▸ WHAT THE EXERCISE ASKS: The answer must be every line of the data that holds the word "autocomplete".
====== SOURCE RECORDS ======
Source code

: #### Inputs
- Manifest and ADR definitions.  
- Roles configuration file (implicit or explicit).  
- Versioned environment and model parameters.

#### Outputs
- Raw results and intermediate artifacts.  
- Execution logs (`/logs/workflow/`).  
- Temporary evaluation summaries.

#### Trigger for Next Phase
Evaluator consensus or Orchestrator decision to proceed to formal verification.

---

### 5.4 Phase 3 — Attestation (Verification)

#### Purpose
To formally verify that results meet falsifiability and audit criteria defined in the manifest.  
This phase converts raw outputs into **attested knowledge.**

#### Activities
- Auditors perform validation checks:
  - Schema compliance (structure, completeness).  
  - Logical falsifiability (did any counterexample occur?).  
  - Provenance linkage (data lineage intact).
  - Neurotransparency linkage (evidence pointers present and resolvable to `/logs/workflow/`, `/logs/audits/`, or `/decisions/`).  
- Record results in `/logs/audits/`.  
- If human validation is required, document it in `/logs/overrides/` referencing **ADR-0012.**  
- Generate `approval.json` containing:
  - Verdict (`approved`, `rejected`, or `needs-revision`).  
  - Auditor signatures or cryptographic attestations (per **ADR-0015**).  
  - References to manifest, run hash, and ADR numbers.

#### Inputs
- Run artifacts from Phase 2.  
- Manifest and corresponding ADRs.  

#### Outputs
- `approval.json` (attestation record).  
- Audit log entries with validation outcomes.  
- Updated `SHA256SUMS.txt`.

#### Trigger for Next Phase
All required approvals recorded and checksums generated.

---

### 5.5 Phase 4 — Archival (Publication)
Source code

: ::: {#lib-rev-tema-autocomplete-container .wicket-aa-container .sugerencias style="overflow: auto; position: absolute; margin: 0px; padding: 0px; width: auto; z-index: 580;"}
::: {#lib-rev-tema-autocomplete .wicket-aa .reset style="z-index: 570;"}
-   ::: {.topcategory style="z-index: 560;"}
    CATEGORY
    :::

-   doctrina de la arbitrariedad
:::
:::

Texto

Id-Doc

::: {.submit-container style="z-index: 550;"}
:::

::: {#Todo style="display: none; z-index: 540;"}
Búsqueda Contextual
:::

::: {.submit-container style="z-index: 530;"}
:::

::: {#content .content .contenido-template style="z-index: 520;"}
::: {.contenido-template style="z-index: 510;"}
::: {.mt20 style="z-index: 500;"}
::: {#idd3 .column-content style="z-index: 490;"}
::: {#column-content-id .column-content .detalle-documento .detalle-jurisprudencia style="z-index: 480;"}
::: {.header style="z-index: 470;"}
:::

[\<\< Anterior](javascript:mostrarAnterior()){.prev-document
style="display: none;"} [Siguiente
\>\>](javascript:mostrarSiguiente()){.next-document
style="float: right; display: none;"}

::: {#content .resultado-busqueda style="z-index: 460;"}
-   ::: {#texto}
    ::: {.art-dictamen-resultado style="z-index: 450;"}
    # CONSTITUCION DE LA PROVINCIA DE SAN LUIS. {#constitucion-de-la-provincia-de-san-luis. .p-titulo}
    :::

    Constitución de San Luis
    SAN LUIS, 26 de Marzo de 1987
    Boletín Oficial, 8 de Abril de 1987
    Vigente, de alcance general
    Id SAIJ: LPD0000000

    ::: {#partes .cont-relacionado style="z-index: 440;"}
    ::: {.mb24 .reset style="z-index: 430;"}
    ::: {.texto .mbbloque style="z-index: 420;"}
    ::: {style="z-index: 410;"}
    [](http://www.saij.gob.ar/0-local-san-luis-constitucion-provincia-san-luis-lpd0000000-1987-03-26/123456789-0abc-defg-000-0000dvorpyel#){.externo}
======
▸ SOLUTION FOR THIS EXERCISE:
: ::: {#lib-rev-tema-autocomplete-container .wicket-aa-container .sugerencias style="overflow: auto; position: absolute; margin: 0px; padding: 0px; width: auto; z-index: 580;"}
::: {#lib-rev-tema-autocomplete .wicket-aa .reset style="z-index: 570;"}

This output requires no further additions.